> [Your assignment]: Reproduce the listing below with "top-left" swapped for "upper-left" and every other character left as it is. Leave the pictures out of your answer.

* * * *

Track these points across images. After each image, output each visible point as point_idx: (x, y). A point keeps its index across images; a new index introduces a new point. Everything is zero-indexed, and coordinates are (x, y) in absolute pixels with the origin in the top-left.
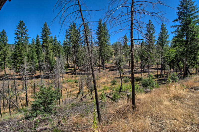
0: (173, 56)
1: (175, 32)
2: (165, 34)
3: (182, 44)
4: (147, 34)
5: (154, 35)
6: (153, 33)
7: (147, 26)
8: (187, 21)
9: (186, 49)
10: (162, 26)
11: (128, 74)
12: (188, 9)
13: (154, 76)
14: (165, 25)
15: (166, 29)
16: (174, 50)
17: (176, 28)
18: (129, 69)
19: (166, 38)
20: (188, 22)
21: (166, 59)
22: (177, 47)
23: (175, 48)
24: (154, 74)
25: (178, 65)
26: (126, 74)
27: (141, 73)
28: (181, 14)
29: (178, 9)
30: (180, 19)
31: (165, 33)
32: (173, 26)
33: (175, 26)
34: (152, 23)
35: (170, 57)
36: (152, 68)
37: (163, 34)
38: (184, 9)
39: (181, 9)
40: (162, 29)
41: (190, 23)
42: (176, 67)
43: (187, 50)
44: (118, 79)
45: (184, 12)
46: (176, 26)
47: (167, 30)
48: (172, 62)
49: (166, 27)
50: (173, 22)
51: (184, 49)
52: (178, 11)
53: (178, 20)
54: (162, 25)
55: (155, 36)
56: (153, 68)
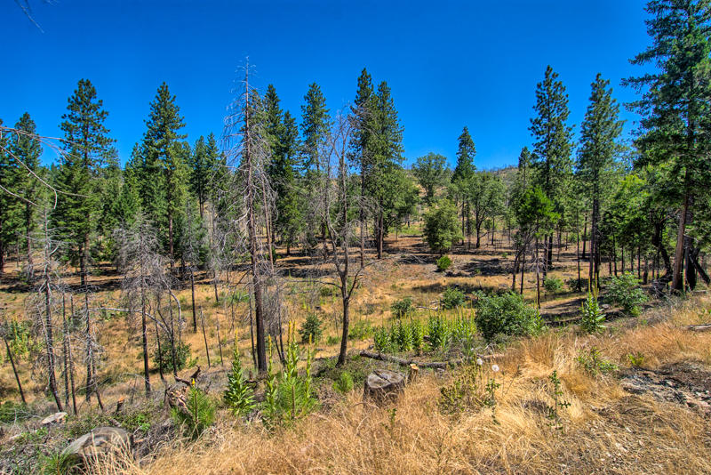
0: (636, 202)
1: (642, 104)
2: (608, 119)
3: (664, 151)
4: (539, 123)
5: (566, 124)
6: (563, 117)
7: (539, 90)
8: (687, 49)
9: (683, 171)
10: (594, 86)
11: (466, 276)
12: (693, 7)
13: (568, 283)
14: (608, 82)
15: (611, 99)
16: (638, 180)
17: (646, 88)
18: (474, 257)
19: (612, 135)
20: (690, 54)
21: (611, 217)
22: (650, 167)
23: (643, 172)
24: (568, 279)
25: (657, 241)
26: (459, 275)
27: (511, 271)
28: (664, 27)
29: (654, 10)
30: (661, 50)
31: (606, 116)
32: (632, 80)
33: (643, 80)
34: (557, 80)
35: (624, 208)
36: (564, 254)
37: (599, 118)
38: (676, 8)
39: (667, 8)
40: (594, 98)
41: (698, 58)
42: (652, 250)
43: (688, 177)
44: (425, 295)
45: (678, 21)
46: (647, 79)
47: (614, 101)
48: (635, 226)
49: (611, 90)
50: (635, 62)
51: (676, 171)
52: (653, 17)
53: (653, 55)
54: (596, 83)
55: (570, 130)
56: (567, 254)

* * * *

> [Task output]:
Track these points across images. After each image, output each visible point as point_idx: (x, y). A point keeps its index across images; a new index introduces a new point. Everything is zero-indexed, and coordinates are (x, y) in absolute pixels with the origin in the upper-left.
0: (173, 56)
1: (175, 32)
2: (165, 34)
3: (182, 44)
4: (147, 34)
5: (154, 35)
6: (153, 33)
7: (147, 26)
8: (187, 21)
9: (186, 49)
10: (162, 26)
11: (128, 74)
12: (188, 9)
13: (154, 76)
14: (165, 25)
15: (166, 29)
16: (174, 50)
17: (176, 28)
18: (129, 69)
19: (166, 38)
20: (188, 22)
21: (166, 59)
22: (177, 47)
23: (175, 48)
24: (154, 74)
25: (178, 65)
26: (126, 74)
27: (141, 73)
28: (181, 14)
29: (178, 9)
30: (180, 19)
31: (165, 33)
32: (173, 26)
33: (175, 26)
34: (152, 23)
35: (170, 57)
36: (152, 68)
37: (163, 34)
38: (184, 9)
39: (181, 9)
40: (162, 29)
41: (190, 23)
42: (176, 67)
43: (187, 50)
44: (118, 79)
45: (184, 12)
46: (176, 26)
47: (167, 30)
48: (172, 62)
49: (166, 27)
50: (173, 22)
51: (184, 49)
52: (178, 11)
53: (178, 20)
54: (162, 25)
55: (155, 36)
56: (153, 68)
0: (636, 202)
1: (642, 104)
2: (608, 119)
3: (664, 151)
4: (539, 123)
5: (566, 124)
6: (563, 117)
7: (539, 90)
8: (687, 49)
9: (683, 171)
10: (594, 86)
11: (466, 276)
12: (693, 7)
13: (568, 283)
14: (608, 82)
15: (611, 99)
16: (638, 180)
17: (646, 88)
18: (474, 257)
19: (612, 135)
20: (690, 54)
21: (611, 217)
22: (650, 167)
23: (643, 172)
24: (568, 279)
25: (657, 241)
26: (459, 275)
27: (511, 271)
28: (664, 27)
29: (654, 10)
30: (661, 50)
31: (606, 116)
32: (632, 80)
33: (643, 80)
34: (557, 80)
35: (624, 208)
36: (564, 254)
37: (599, 118)
38: (676, 8)
39: (667, 8)
40: (594, 98)
41: (698, 58)
42: (652, 250)
43: (688, 177)
44: (425, 295)
45: (678, 21)
46: (647, 79)
47: (614, 101)
48: (635, 226)
49: (611, 90)
50: (635, 62)
51: (676, 171)
52: (653, 17)
53: (653, 55)
54: (596, 83)
55: (570, 130)
56: (567, 254)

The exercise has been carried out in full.